E-commerce business Shopify (STORE -6.26%) was a big winner during COVID-19, but the stock has fallen out of favor, down 80% from its peak. Wall Street may be irrational in the short term, but it’s fair to ask questions when faced with such a steep drop.
Investors may uncover more questions than answers when exploring Shopify. Here’s what’s going on and why investors shouldn’t assume Shopify is cheap just because the stock has fallen so far.
Evaluation is a matter of perspective
Shopify remains a winning investment; shares are up more than 1,200% since the company went public in 2015. However, the stock was once up 6,000% and has fallen significantly over the past 18 months. The stock appears to be a bargain on the surface; if you go by the price-to-sales (P/S) ratio of 8, that’s arguably its cheapest valuation ever. But it’s not always that simple; for example, let’s compare the valuation of Shopify to the undisputed king of American e-commerce, Amazon:
Even at its lowest valuation on record, Shopify is about three times more expensive than Amazon stock. Investors are therefore now faced with the question of whether Shopify deserves such a premium for Amazon. Otherwise, there’s a good chance that Mr. Market will sell more Shopify or increase Amazon’s valuation — or both. A company’s fundamentals tend to dictate price action over the long term.
Should Shopify Order Prime on Amazon?
Let’s compare some critical fundamentals between the two companies; Shopify is a much smaller company than Amazon and is growing faster. You can see that Shopify’s revenue growth was consistently above 30% a few years ago, and it increased even further during the pandemic. Meanwhile, Amazon has been a bit slower and more stable. One could easily make the case for Shopify’s premium valuation based on revenue growth alone.
But a closer look reveals some issues. For one, Shopify’s growth has slowed significantly over time. Its last quarter, where it recorded a growth of 15%, is a far cry from several years ago. Yes, Amazon’s growth has also slowed between 2021 and 2022, but the growth rate gap between the two companies is arguably smaller than ever.
Then you enter the finances of each company. Amazon is a more profitable company than Shopify at the moment. Both companies have seen their free cash flow dry up over the past year due to rising transportation costs, salaries and other operating expenses. However, Amazon turns 7% of its sales into operating profits compared to 2% for Shopify. Meanwhile, Amazon is still profitable with a net profit of $11.6 billion over the past year, while Shopify remains in the red.
Perhaps most important in the long term is Shopify’s continued investments to flesh out its logistics segment to better compete with Amazon. Meanwhile, Amazon’s cash cow, Amazon Web Services (AWS), continues to grow and should pump more money into the company’s coffers over time.
Amazon might be the best stock to buy today
That’s not to say Shopify is in the wrong place, but the argument that the stock deserves a much higher multiple than Amazon is flimsy, in my opinion. Shopify doesn’t have an AWS-like business that generates tons of cash flow, and its increased investments could dampen Shopify’s finances for a while, even if those investments are necessary for its long-term competitive positioning.

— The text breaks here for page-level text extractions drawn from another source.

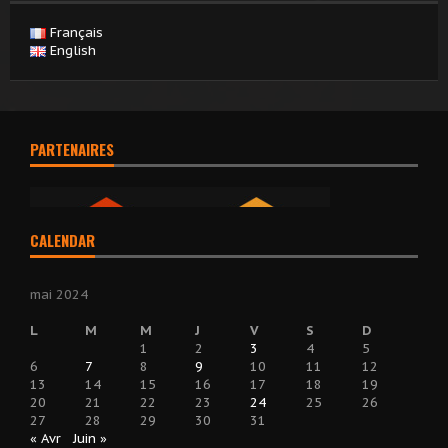
Français
English
PARTENAIRES
CALENDAR
mai 2024
L
M
M
J
V
S
D
1
2
3
4
5
6
7
8
9
10
11
12
13
14
15
16
17
18
19
20
21
22
23
24
25
26
27
28
29
30
31
« Avr
Juin »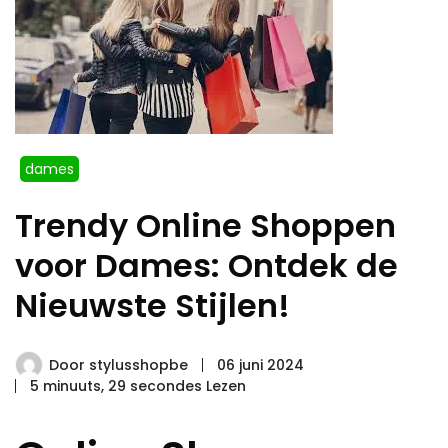
dames
Trendy Online Shoppen
voor Dames: Ontdek de
Nieuwste Stijlen!
Door
stylusshopbe
06 juni 2024
5 minuuts, 29 secondes Lezen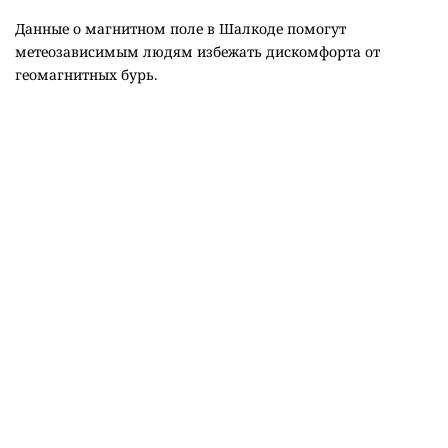
Данные о магнитном поле в Шалкоде помогут
метеозависимым людям избежать дискомфорта от
геомагнитных бурь.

Sometimes a stock goes into the battery too hard, and that’s where I see Shopify right now. On its own, Shopify still offers a lot to like for long-term investors, but Amazon could be the stock that will give investors the most short-term benefits due to AWS and the much cheaper stock price today. today.
John Mackey, CEO of Whole Foods Market, an Amazon subsidiary, is a board member of The Motley Fool. justin pope has no position in the stocks mentioned. The Motley Fool holds positions and recommends Amazon and Shopify. The Motley Fool recommends the following options: $1140 January 2023 Long Calls on Shopify and $1160 January 2023 Short Calls on Shopify. The Motley Fool has a disclosure policy.